Collected data entries:
========

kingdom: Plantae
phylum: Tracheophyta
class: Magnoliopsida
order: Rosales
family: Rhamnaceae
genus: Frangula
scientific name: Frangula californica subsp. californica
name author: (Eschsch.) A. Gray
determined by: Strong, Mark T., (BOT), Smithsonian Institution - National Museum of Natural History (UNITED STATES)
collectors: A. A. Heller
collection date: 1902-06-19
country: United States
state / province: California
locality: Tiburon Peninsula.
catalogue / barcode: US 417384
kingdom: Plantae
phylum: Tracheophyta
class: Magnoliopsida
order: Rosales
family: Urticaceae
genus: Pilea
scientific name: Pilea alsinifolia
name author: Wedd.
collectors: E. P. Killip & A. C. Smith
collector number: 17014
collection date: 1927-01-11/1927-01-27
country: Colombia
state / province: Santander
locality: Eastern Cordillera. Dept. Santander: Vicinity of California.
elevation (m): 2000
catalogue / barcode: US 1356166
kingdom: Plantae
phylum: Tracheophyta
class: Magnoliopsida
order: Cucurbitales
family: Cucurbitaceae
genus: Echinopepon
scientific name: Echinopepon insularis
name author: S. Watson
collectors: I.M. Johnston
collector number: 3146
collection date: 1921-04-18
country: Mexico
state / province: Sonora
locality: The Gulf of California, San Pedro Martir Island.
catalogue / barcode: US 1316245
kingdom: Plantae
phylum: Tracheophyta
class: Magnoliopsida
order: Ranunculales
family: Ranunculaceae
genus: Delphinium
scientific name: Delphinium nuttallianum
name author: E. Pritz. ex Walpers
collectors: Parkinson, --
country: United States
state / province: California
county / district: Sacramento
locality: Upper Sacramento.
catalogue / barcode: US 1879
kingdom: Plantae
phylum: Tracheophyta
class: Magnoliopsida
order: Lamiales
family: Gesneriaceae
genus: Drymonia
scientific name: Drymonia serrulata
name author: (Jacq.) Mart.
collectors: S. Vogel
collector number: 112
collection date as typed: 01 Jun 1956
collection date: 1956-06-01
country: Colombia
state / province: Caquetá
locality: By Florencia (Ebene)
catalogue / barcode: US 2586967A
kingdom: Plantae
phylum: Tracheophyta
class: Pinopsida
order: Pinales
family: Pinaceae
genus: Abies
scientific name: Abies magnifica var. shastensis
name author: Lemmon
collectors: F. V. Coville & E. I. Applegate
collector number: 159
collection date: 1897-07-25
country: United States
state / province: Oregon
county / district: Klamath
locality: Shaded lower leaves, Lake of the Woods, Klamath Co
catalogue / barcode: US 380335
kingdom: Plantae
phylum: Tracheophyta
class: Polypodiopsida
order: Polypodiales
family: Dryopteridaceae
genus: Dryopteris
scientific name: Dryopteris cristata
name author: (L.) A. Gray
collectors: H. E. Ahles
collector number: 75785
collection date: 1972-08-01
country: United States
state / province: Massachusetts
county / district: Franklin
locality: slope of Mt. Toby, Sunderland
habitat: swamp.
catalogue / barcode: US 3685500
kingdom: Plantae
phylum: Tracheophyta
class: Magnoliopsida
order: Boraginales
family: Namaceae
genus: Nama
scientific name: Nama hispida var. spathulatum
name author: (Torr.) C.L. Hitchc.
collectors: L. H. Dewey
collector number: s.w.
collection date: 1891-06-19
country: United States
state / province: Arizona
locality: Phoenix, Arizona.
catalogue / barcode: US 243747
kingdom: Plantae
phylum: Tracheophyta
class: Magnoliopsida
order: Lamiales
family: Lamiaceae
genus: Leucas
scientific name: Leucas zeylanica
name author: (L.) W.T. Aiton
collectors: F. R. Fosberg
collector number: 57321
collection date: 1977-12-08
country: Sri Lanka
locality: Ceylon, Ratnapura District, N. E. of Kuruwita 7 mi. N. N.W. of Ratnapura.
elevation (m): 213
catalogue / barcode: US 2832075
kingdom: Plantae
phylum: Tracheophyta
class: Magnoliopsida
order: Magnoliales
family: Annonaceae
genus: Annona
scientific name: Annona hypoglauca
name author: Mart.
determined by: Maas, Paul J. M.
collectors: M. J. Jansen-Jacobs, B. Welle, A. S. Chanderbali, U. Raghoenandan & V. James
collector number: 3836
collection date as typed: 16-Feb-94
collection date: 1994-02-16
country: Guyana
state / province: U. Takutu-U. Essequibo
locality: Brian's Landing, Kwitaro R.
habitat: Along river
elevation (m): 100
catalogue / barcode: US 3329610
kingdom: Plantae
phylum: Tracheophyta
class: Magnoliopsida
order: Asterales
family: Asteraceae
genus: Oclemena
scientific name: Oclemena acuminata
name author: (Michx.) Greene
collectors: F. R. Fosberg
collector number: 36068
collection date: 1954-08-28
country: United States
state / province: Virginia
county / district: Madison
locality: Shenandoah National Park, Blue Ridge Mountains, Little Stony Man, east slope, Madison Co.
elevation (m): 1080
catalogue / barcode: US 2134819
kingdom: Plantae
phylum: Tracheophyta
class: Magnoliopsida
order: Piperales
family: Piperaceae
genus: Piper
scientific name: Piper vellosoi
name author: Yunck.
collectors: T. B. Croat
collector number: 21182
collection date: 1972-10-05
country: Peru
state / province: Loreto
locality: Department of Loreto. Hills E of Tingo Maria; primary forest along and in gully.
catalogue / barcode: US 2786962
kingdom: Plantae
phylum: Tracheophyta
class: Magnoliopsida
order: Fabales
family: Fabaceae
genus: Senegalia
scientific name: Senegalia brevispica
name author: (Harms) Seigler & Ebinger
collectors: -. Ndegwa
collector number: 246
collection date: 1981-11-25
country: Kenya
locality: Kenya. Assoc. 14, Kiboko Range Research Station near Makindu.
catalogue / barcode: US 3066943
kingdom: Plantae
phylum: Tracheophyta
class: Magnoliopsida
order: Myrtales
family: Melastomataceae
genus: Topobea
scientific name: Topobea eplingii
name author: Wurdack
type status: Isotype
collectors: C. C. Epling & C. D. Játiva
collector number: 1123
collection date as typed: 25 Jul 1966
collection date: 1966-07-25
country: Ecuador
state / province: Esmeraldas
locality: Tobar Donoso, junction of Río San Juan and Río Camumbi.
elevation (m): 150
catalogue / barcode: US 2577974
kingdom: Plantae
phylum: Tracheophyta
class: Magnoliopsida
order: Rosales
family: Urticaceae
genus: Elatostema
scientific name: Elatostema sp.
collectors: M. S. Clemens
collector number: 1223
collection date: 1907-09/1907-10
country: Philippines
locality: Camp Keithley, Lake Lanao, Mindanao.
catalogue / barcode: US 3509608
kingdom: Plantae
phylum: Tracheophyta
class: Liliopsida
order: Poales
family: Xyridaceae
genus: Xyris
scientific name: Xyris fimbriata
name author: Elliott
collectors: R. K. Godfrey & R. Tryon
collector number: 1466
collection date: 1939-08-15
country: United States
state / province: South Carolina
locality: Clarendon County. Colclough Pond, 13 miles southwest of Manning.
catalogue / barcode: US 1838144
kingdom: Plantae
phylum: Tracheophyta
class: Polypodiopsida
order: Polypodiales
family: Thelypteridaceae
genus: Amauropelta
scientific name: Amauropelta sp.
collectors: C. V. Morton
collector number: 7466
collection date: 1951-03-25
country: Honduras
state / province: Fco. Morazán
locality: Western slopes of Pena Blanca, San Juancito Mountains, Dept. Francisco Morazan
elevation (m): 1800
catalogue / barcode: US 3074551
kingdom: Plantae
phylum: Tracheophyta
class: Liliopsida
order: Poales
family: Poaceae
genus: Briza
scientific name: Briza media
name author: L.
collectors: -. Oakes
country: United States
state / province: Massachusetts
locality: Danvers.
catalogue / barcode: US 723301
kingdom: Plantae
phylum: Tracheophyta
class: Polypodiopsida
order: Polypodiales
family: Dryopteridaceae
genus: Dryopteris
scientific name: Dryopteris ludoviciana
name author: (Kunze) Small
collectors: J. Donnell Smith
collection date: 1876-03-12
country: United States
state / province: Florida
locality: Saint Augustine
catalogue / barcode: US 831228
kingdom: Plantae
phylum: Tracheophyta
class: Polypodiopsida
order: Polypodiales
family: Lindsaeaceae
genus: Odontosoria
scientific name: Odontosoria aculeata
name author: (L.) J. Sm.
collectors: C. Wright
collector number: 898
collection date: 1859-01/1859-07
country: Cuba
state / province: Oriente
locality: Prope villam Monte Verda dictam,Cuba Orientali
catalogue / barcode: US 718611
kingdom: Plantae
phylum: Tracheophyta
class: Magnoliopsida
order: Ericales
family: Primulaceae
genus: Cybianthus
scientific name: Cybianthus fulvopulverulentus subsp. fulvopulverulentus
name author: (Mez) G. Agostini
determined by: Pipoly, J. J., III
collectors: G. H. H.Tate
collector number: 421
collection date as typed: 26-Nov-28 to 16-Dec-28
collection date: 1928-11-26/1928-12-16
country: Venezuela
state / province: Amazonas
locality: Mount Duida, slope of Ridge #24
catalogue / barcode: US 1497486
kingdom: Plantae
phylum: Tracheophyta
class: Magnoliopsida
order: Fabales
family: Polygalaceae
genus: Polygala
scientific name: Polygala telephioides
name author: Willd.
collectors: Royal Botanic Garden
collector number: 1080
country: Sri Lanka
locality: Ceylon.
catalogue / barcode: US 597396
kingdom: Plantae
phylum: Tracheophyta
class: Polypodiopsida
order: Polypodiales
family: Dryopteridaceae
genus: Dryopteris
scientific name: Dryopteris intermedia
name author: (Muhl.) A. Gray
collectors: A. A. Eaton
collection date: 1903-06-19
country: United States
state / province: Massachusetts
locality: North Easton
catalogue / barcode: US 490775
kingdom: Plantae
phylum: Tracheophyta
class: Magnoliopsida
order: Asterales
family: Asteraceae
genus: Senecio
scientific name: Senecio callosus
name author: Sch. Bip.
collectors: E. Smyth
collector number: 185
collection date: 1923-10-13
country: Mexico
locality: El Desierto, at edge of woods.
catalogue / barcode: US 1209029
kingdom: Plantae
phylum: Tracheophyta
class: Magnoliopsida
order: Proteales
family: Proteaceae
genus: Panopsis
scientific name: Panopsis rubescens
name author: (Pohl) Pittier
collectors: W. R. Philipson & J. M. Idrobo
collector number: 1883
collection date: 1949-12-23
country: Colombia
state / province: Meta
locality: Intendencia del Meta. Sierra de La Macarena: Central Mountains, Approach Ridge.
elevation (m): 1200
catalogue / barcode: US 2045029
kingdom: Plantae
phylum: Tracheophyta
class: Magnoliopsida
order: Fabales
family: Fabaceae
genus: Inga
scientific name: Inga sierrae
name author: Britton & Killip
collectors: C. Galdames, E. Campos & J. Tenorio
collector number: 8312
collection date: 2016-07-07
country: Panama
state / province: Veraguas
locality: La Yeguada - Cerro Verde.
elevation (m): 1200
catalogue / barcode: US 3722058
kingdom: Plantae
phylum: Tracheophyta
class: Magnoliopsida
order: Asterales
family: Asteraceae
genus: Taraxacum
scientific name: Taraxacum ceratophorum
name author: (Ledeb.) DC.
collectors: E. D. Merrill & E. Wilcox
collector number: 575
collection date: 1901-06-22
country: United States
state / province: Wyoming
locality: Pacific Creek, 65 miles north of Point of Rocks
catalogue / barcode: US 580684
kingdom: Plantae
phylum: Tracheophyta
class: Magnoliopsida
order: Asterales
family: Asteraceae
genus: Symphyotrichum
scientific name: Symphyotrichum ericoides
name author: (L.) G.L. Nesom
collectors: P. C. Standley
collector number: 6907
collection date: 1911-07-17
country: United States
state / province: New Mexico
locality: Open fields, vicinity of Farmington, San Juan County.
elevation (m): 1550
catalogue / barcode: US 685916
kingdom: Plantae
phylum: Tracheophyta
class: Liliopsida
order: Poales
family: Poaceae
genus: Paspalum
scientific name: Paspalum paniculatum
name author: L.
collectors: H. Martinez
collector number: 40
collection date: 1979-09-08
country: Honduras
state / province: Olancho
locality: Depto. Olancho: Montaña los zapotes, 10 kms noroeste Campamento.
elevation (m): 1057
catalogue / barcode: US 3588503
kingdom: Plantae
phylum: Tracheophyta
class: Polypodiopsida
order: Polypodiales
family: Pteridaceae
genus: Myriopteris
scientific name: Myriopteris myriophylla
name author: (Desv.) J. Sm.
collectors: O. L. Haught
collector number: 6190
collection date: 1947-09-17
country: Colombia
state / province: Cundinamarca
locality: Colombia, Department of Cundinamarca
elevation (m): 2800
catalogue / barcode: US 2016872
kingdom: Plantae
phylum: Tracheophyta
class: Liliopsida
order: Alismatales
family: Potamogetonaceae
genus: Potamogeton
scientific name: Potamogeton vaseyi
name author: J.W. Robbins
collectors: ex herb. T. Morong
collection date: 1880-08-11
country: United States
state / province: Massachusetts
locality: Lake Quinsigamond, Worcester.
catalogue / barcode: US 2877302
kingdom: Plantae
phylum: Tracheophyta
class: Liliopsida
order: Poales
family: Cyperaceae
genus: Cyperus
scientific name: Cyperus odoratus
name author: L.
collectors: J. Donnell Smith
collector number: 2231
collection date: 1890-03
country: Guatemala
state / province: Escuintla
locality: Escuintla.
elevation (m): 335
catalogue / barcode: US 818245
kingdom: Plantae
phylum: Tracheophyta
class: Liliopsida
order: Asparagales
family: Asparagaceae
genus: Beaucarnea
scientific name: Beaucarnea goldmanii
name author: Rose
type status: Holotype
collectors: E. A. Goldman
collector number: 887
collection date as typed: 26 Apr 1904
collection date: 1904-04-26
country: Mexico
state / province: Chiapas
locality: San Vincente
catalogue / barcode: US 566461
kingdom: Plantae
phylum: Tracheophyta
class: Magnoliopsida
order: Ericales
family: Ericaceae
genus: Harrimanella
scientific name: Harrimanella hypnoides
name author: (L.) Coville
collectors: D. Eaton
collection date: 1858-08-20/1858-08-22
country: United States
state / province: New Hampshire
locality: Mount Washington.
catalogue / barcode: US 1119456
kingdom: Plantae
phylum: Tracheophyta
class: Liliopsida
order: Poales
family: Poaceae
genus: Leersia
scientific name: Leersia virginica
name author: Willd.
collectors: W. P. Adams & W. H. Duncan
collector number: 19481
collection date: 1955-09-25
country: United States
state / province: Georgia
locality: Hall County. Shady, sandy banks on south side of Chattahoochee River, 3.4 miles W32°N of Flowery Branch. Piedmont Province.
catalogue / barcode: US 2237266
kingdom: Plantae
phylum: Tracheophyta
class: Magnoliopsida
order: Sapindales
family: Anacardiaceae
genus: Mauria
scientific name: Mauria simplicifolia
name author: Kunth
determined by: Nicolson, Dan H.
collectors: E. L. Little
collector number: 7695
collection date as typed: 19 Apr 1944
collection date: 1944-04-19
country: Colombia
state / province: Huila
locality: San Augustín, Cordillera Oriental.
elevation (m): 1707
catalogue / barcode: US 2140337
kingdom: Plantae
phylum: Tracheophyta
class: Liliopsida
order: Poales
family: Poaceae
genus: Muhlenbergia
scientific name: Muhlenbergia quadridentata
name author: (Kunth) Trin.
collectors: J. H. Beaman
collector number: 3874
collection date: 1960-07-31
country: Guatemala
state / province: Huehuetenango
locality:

========

=== GIVEN TASK ===
Copy the lines of the rows above without any changes, starting at the line that contains "family: Cyperaceae" and ending after the line that contains "order: Asparagales".

=== EXERCISE ANSWER ===
family: Cyperaceae
genus: Cyperus
scientific name: Cyperus odoratus
name author: L.
collectors: J. Donnell Smith
collector number: 2231
collection date: 1890-03
country: Guatemala
state / province: Escuintla
locality: Escuintla.
elevation (m): 335
catalogue / barcode: US 818245
kingdom: Plantae
phylum: Tracheophyta
class: Liliopsida
order: Asparagales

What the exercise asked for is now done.